**PROVIDED RECORDS**
* * * * * * * * *
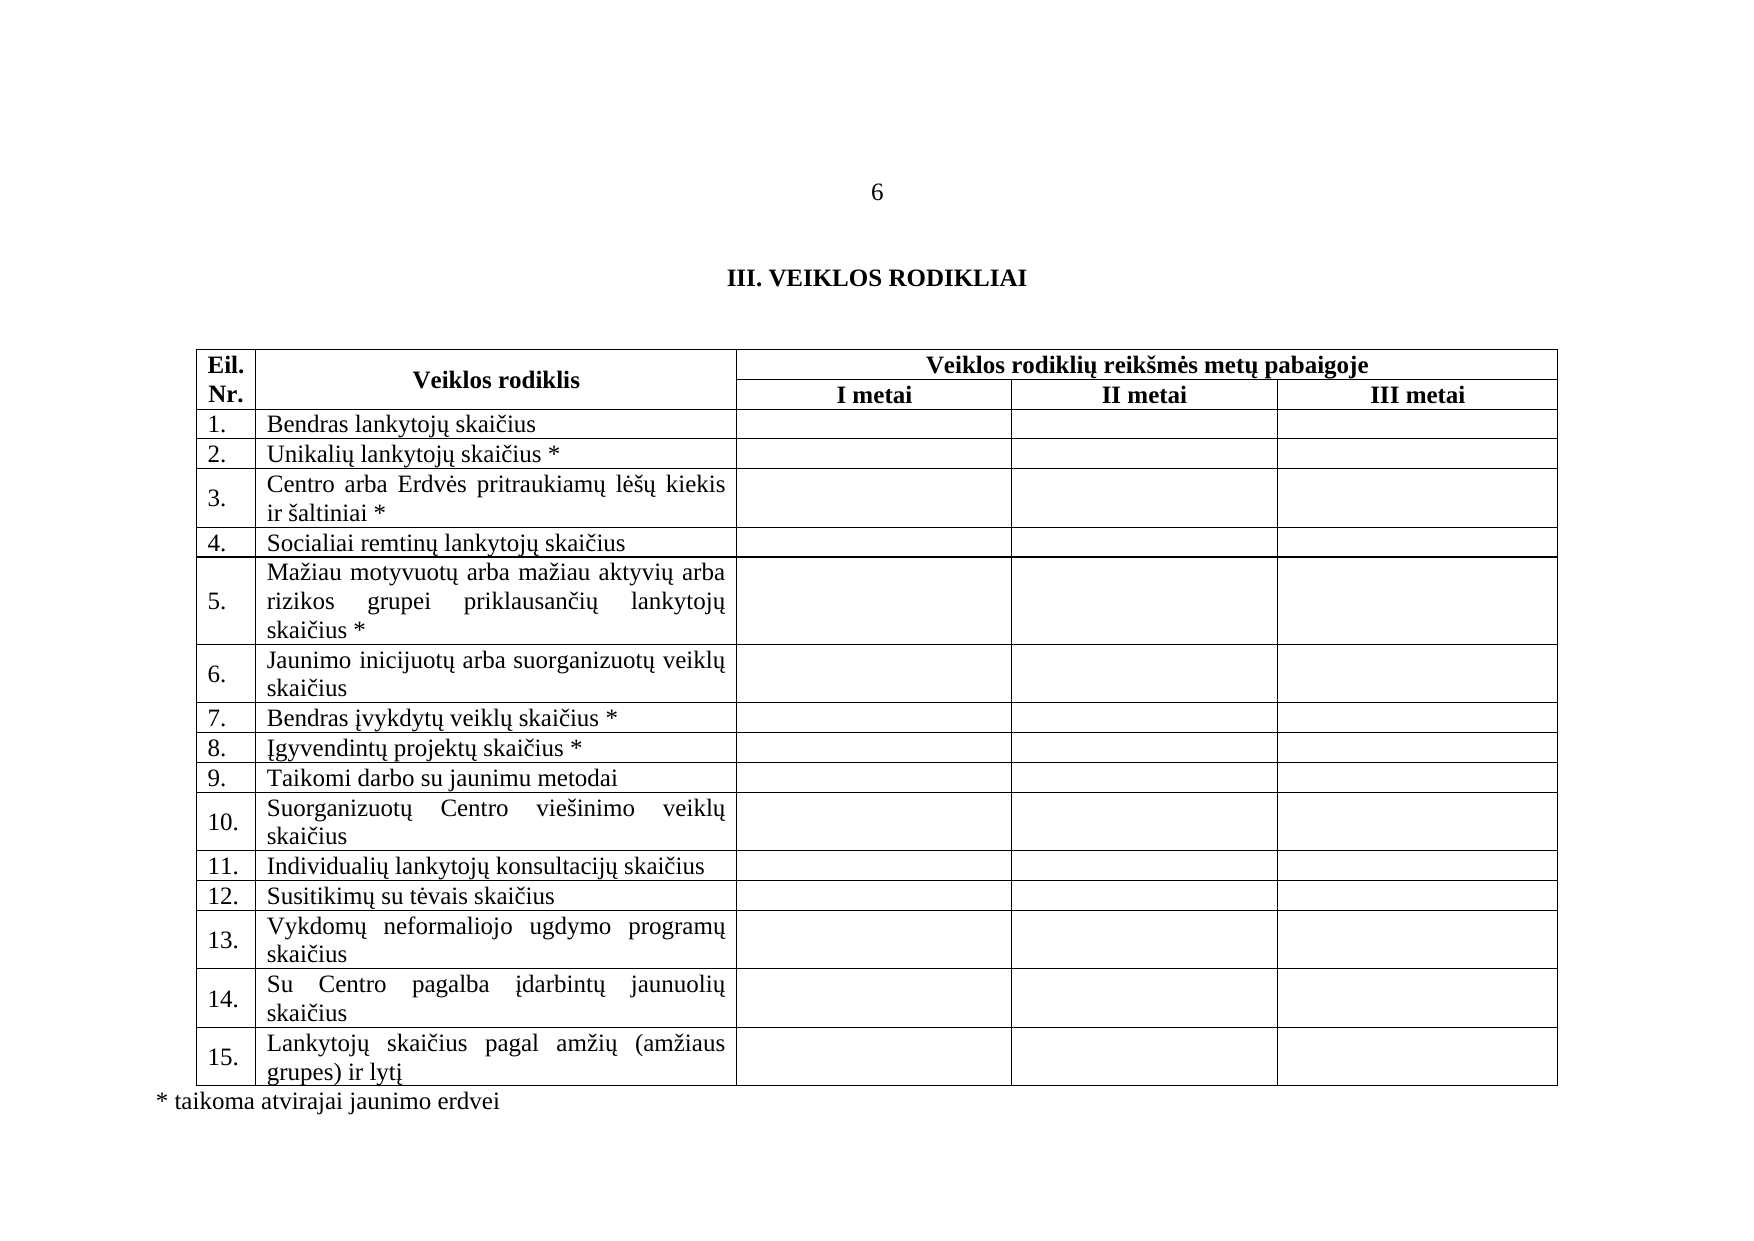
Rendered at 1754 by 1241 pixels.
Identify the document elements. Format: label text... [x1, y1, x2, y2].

table_cell [1278, 793, 1557, 850]
table_cell [737, 528, 1011, 556]
table_cell 13. [197, 911, 255, 968]
table_cell [1278, 558, 1557, 644]
table_cell [737, 703, 1011, 732]
table_cell [737, 439, 1011, 468]
table_cell 3. [197, 469, 255, 527]
table_cell [1278, 528, 1557, 556]
table_cell Bendras įvykdytų veiklų skaičius * [256, 703, 736, 732]
table_cell [1012, 469, 1277, 527]
table_cell [1012, 528, 1277, 556]
table_cell 12. [197, 881, 255, 910]
table_cell Taikomi darbo su jaunimu metodai [256, 763, 736, 792]
table_cell 15. [197, 1028, 255, 1085]
table_cell [737, 793, 1011, 850]
table_header Eil. Nr. [197, 350, 255, 408]
table_cell [1278, 969, 1557, 1027]
table_cell Susitikimų su tėvais skaičius [256, 881, 736, 910]
table_cell [1012, 733, 1277, 762]
table_cell [737, 881, 1011, 910]
table_cell [1012, 969, 1277, 1027]
table_cell [1012, 911, 1277, 968]
table_cell III metai [1278, 380, 1557, 408]
table_cell Su Centro pagalba įdarbintų jaunuolių skaičius [256, 969, 736, 1027]
table_cell [1012, 851, 1277, 880]
table_cell [1278, 763, 1557, 792]
table_cell [737, 410, 1011, 438]
table_cell [1278, 469, 1557, 527]
table_cell II metai [1012, 380, 1277, 408]
table_cell Jaunimo inicijuotų arba suorganizuotų veiklų skaičius [256, 645, 736, 702]
table_cell [1012, 1028, 1277, 1085]
table_cell [1012, 703, 1277, 732]
table_cell 10. [197, 793, 255, 850]
table_cell Bendras lankytojų skaičius [256, 410, 736, 438]
table_header Veiklos rodiklių reikšmės metų pabaigoje [737, 350, 1557, 379]
table_cell [1012, 410, 1277, 438]
table_cell 11. [197, 851, 255, 880]
table_cell 8. [197, 733, 255, 762]
table_cell Centro arba Erdvės pritraukiamų lėšų kiekis ir šaltiniai * [256, 469, 736, 527]
table_cell [737, 645, 1011, 702]
table_cell [737, 469, 1011, 527]
table_cell Individualių lankytojų konsultacijų skaičius [256, 851, 736, 880]
table_cell 4. [197, 528, 255, 556]
table_cell [1278, 410, 1557, 438]
table_cell [1012, 439, 1277, 468]
table_cell [1278, 851, 1557, 880]
table_cell [737, 733, 1011, 762]
table_cell Unikalių lankytojų skaičius * [256, 439, 736, 468]
table_cell Vykdomų neformaliojo ugdymo programų skaičius [256, 911, 736, 968]
table_cell [1278, 645, 1557, 702]
table_cell [1278, 703, 1557, 732]
table_cell 7. [197, 703, 255, 732]
table_cell [737, 763, 1011, 792]
table_cell [1278, 1028, 1557, 1085]
table_cell [1012, 645, 1277, 702]
table_cell Socialiai remtinų lankytojų skaičius [256, 528, 736, 556]
table_cell [737, 911, 1011, 968]
table_cell [1278, 881, 1557, 910]
text III. VEIKLOS RODIKLIAI [118, 263, 1636, 291]
table_cell Suorganizuotų Centro viešinimo veiklų skaičius [256, 793, 736, 850]
table_cell [737, 969, 1011, 1027]
table_cell [1012, 881, 1277, 910]
table_cell Mažiau motyvuotų arba mažiau aktyvių arba rizikos grupei priklausančių lankytojų skaičius * [256, 558, 736, 644]
table_cell [737, 1028, 1011, 1085]
text * taikoma atvirajai jaunimo erdvei [156, 1086, 1636, 1115]
table_cell 5. [197, 558, 255, 644]
table_cell [1278, 733, 1557, 762]
table_cell Lankytojų skaičius pagal amžių (amžiaus grupes) ir lytį [256, 1028, 736, 1085]
table_cell [1012, 793, 1277, 850]
table_cell 2. [197, 439, 255, 468]
table_cell I metai [737, 380, 1011, 408]
table_header Veiklos rodiklis [256, 350, 736, 408]
table_cell [1012, 558, 1277, 644]
table_cell 9. [197, 763, 255, 792]
table_cell Įgyvendintų projektų skaičius * [256, 733, 736, 762]
table_cell 1. [197, 410, 255, 438]
table_cell 14. [197, 969, 255, 1027]
table_cell [1278, 439, 1557, 468]
table_cell [737, 558, 1011, 644]
table_cell 6. [197, 645, 255, 702]
table_cell [1278, 911, 1557, 968]
table_cell [1012, 763, 1277, 792]
table_cell [737, 851, 1011, 880]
* * * * * * * * *
**TASK DIRECTIONS**
Which lines in the records contain the string "veiklų"? Select each one, matching case exactly, and copy it out in full.

**TASK ANSWER**
table_cell Bendras įvykdytų veiklų skaičius * [256, 703, 736, 732]
table_cell Jaunimo inicijuotų arba suorganizuotų veiklų skaičius [256, 645, 736, 702]
table_cell Suorganizuotų Centro viešinimo veiklų skaičius [256, 793, 736, 850]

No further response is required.